EXERCISE AIM: Write out the passage of the article on an Icelandic revolution for the U.S. between "Even though American" and "more unifying issues.", inclusive, with every word unchanged.

EXCERPTED TEXT:
Five Ways the U.S. Can Have an Icelandic Revolution
By Carl Gibson /

“We have to nationalize the banks. We have to get rid of the government. We need to have access to the internet seen as a human right. We need to have a new Constitution," said Birgitta Jonsdottir, founder of the Icelandic Pirate Party. Jonsdottir, a lifelong political activist and recently re-elected member of the Icelandic parliament was describing the four central demands of the new political revolution sweeping Iceland since the financial collapse. "We can create power and be the government and be the media. If Iceland can do it, you can do it."

The struggle in Iceland is ongoing, but the nation's people have achieved monumental results in a relatively short amount of time due to the nature of their movement building. They managed to arrest and jail the bankers who wrecked the economy. When the government privatized public banking institutions to their friends, essentially for free, and made the people pay for their bailouts, the people threw them out of office and refused to give the banks their money. And since Iceland only recently achieved independence from Denmark in 1944, their boilerplate constitution had never been updated. The movement in Iceland successfully used direct democracy to crowdsource a new constitution via Facebook and Twitter, and that crowdsourced constitution was widely supported by the people as the official model for a new constitution.

While Iceland's politicians have since ignored the will of the people, a budding new political force in Iceland is building a movement in parliament to change that. We can learn from Iceland and accomplish similar goals here.


1.  Strive For Unity

Even though American and Icelandic cultures are different, the populism recently galvanized by Occupy can achieve the same goals that Iceland achieved if we organize around similar unifying principles. We have to first unite around class lines rather than fake ideological constructs. When we come across divisive issues like guns and abortion, we have to acknowledge that while we may have different opinions, we should instead find ways to agree on more unifying issues.

Example: Strive for unity and solidarity when coming across someone of different ideological leanings. If they say the government spends too much money, agree with them and then add that the U.S. spends way too much on maintaining an imperial military presence, and on an intrusive police and surveillance complex that only serves to violate our civil rights. If they bring up a divisive issue, tell them while you may have disagreeing opinions on that one issue, the other root causes of our problems should be addressed first and foremost. Remind them that it only serves those abusing their positions of power when the people are fighting one another instead of questioning their elected officials.

INFORMATION SHOWN:
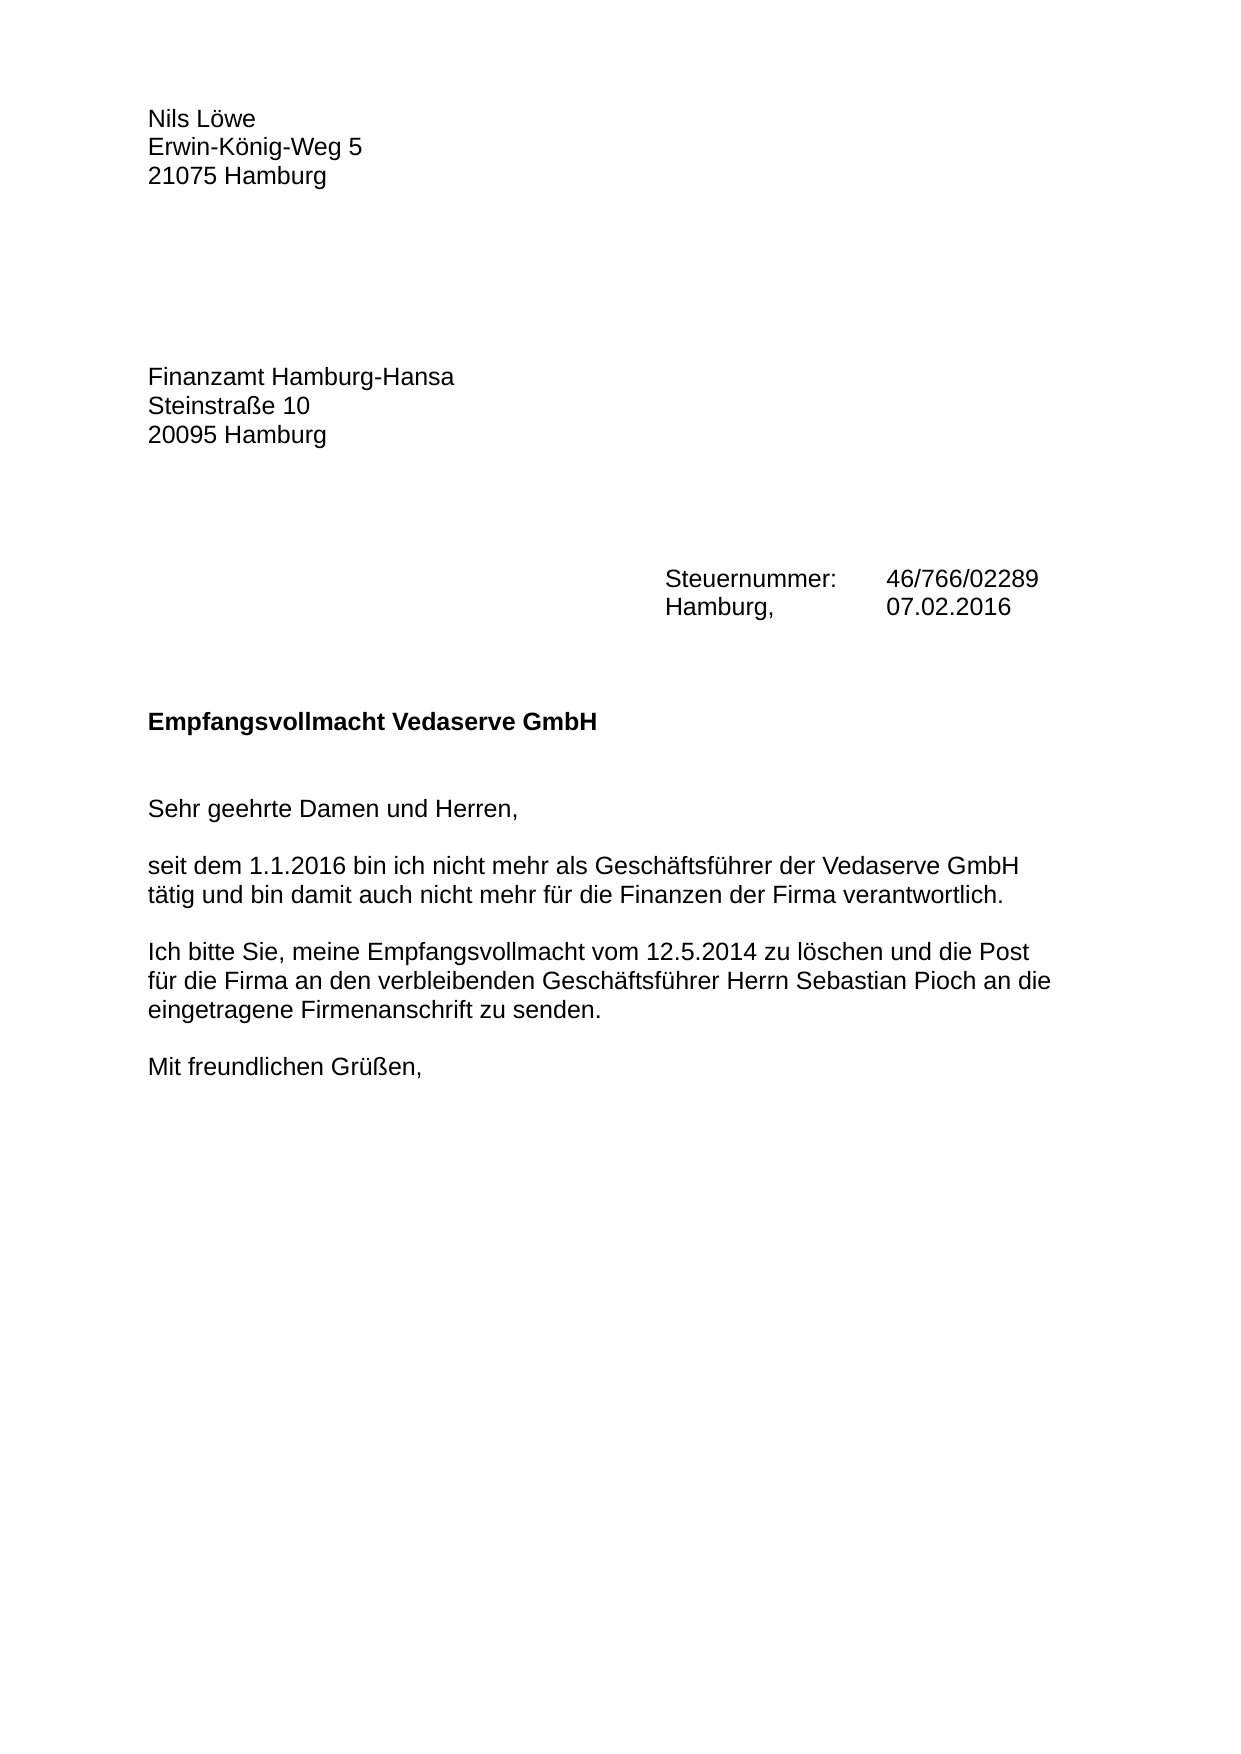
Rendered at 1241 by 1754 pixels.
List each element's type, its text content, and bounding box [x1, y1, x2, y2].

RESULT:
Even though American and Icelandic cultures are different, the populism recently galvanized by Occupy can achieve the same goals that Iceland achieved if we organize around similar unifying principles. We have to first unite around class lines rather than fake ideological constructs. When we come across divisive issues like guns and abortion, we have to acknowledge that while we may have different opinions, we should instead find ways to agree on more unifying issues.